Crema, 31 agosto 2022

Signori si (ri)chiude.

Fanno 847mila euro per tagliare in due la città e mettere a posto, si spera definitivamente, il ponte di via Cadorna. Quando si cominciano il lavoro, ancora non si sa, ma dagli uffici qualcuno sussurra che prima della prossima primavera non se ne parla. E se si pensa che l'appalto è stato assegnato a febbraio di quest'anno, c'è chi ritiene che 13 mesi per cominciare a lavorare forse sono un tempo piuttosto lungo. Cerca di spiegare cosa succede l'assessore alla partita Gianluca Giossi, che ha ereditato la patata bollente. La novità per la nuova giunta cittadina è che adesso c'è la certezza di chiudere completamente il ponte per alcune settimane, forse più di due mesi, mentre prima si è cercato qualche soluzione per mettere in atto il traffico alternato sullo stesso, giusto per non tagliare fuori i quartieri di Castelnuovo e S. Bernardino, circa 5000 abitanti, costretti per la seconda volta in due anni a fare un largo giro per accedere a Crema e poi tornare a casa.

Ora, il ritardo per l'inizio lavori è dovuto a uno scrupolo dell'amministrazione. L'assessore vuole che la ditta Costruzioni metalliche Santonicola, che ha vinto l'appalto, cominci solo quando ha in casa tutto il materiale per eseguire tutti i lavori necessari.

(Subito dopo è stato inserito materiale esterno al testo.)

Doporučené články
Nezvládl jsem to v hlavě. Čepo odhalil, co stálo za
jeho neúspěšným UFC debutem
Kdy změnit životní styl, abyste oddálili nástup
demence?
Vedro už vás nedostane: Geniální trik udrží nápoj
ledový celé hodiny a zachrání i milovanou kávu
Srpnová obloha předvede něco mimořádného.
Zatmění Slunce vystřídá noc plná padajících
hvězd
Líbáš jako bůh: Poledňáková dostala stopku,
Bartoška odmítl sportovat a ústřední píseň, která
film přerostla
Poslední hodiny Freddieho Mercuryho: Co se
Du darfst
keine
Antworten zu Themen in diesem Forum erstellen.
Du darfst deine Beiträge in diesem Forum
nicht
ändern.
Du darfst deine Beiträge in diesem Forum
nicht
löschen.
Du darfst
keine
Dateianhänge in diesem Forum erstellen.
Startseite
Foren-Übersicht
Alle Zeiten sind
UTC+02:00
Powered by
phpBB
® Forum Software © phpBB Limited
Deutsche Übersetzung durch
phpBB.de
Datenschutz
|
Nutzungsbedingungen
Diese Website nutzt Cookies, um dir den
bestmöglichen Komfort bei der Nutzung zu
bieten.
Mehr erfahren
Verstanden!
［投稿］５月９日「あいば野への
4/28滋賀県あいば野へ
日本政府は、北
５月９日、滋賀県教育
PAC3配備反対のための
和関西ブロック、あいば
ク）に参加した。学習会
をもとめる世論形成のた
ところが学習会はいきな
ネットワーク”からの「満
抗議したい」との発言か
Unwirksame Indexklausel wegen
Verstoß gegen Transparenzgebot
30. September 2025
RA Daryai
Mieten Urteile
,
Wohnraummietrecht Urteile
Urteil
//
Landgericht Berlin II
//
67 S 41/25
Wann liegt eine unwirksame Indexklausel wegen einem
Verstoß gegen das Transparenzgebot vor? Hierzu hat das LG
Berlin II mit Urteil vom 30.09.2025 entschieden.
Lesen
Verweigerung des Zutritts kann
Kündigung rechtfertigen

Questo, in tempi in cui molte materie prime scarseggiano se non sono addirittura assenti, comporta una ricerca metodica sui mercati per mettere in magazzino quanto richiesto. Di qui i 13 mesi ipotizzati dall'azienda per riuscire a trovare tutto e partire. I lavori che la ditta dovrà poi effettuare parlano di verniciatura a protezione delle strutture metalliche, interventi di sostegno della soletta, rifacimento dell’asfalto e del manto di impermeabilizzazione.